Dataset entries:
***

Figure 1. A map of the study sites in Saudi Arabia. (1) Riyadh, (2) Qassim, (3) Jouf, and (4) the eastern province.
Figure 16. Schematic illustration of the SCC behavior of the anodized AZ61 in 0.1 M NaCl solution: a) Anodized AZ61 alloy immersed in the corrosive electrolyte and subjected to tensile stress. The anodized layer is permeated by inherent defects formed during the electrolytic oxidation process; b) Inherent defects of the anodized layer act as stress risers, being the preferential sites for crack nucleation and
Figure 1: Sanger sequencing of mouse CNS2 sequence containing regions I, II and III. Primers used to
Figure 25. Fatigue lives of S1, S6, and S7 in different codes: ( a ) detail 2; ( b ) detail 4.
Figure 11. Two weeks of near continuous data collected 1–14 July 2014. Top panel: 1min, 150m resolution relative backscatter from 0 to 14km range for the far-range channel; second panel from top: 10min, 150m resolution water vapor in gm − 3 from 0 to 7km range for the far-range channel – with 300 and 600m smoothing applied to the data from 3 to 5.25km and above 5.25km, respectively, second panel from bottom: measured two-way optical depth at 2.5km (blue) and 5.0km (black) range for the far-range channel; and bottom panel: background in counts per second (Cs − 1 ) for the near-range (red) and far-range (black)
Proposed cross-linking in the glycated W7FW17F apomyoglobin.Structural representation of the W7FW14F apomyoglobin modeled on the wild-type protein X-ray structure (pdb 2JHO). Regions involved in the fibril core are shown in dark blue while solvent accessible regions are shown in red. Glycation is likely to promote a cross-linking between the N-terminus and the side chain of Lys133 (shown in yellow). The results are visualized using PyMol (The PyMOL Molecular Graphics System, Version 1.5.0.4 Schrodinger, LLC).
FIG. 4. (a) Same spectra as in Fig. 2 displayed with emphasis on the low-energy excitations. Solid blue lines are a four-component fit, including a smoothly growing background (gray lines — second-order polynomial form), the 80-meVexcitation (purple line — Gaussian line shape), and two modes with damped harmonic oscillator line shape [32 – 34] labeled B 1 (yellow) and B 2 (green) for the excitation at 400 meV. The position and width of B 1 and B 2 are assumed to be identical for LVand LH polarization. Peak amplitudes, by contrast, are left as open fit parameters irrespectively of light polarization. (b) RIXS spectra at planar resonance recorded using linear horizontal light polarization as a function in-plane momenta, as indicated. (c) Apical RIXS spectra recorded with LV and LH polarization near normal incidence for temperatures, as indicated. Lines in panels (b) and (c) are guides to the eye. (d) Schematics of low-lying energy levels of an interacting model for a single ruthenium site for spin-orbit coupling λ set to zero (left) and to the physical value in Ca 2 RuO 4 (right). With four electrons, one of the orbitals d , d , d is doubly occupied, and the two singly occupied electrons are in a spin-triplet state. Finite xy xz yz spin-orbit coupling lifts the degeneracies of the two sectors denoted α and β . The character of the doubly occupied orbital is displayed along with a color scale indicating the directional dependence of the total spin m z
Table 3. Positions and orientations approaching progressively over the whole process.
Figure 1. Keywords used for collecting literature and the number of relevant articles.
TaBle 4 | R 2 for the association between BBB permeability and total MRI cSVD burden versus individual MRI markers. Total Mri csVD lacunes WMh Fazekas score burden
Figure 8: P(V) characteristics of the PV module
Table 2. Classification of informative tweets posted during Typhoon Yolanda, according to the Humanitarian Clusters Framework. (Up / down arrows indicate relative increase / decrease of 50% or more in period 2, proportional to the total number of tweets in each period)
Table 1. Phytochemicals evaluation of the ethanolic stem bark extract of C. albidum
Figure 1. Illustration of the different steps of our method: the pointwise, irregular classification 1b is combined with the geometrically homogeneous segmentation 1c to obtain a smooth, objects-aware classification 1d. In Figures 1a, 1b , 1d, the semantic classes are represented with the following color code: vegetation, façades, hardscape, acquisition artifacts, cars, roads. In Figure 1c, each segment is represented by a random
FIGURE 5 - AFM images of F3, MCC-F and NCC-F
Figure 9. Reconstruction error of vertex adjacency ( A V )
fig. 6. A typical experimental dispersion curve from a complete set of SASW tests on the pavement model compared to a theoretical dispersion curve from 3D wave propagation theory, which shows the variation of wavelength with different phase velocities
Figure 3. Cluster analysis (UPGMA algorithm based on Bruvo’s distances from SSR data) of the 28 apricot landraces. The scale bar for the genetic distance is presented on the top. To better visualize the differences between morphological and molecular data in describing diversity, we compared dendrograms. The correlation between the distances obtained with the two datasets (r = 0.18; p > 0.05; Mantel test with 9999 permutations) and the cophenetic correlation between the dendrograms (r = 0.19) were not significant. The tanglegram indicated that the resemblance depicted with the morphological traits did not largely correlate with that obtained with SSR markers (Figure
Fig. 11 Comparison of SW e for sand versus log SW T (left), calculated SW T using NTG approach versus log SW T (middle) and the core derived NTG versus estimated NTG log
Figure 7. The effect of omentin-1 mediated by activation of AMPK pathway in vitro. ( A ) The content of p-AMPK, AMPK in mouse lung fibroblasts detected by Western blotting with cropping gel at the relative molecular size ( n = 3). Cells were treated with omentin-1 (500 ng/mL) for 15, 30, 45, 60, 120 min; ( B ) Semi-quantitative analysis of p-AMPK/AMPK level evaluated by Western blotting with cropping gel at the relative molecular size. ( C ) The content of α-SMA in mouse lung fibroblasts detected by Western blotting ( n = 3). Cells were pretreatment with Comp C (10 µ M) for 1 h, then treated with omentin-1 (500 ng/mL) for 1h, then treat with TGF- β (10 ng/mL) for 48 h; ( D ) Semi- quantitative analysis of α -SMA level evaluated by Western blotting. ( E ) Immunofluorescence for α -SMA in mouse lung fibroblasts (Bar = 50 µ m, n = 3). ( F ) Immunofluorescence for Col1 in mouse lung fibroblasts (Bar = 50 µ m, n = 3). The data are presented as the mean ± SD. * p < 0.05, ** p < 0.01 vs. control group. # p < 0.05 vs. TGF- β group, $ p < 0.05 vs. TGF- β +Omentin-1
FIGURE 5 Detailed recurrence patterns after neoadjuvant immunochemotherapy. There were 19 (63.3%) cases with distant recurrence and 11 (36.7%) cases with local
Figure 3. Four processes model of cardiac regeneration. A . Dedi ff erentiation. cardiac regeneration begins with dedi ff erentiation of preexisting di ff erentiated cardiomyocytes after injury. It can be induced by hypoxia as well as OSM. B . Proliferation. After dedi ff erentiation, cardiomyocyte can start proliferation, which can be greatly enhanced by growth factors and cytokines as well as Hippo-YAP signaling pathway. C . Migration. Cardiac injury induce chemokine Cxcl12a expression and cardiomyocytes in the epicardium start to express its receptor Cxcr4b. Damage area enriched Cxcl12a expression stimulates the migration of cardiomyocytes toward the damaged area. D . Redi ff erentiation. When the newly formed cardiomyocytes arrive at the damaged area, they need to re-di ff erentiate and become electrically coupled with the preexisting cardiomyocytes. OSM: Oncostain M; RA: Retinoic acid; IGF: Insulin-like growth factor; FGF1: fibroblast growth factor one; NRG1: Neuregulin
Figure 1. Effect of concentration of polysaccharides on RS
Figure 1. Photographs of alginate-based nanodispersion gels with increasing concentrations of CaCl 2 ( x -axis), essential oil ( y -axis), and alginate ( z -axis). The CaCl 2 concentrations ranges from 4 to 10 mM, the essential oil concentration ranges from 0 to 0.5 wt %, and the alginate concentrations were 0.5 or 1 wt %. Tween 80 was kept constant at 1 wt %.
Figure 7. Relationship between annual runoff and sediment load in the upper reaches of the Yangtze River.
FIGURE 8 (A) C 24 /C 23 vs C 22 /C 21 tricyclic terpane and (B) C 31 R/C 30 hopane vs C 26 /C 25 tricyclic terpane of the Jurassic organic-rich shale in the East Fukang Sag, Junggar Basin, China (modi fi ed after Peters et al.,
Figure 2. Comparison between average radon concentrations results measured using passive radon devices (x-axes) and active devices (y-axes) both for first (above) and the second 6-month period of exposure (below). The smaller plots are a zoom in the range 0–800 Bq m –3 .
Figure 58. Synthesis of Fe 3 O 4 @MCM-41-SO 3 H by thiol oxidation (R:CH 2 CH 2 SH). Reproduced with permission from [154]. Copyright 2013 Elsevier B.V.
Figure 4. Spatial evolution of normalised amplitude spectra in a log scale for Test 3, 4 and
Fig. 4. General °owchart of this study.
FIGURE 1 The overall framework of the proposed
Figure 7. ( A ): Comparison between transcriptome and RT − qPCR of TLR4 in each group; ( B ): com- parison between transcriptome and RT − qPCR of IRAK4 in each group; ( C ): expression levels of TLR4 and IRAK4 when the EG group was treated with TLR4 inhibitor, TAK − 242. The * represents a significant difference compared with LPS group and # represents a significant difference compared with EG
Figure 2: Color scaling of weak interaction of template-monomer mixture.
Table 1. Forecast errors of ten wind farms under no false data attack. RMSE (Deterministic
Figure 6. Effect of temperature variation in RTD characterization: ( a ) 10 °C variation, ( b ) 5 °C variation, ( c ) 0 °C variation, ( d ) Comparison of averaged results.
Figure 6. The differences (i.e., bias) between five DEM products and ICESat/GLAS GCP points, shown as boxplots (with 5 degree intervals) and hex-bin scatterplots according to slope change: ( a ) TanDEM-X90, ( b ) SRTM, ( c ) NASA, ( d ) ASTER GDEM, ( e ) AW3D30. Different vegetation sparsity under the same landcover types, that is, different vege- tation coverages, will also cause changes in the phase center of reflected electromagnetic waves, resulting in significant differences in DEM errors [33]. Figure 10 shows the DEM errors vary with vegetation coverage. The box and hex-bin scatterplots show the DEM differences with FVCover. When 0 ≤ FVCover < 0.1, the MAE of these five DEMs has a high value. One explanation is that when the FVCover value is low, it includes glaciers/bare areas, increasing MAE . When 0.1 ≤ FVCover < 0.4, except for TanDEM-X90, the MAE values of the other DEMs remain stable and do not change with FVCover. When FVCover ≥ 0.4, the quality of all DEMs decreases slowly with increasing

***

Your task: Copy exactly the stretch of data above from the line with "Figure 8: P(V)" through the line with "Table 1. Phytochemicals", and omit all other lines.

Exercise result:
Figure 8: P(V) characteristics of the PV module
Table 2. Classification of informative tweets posted during Typhoon Yolanda, according to the Humanitarian Clusters Framework. (Up / down arrows indicate relative increase / decrease of 50% or more in period 2, proportional to the total number of tweets in each period)
Table 1. Phytochemicals evaluation of the ethanolic stem bark extract of C. albidum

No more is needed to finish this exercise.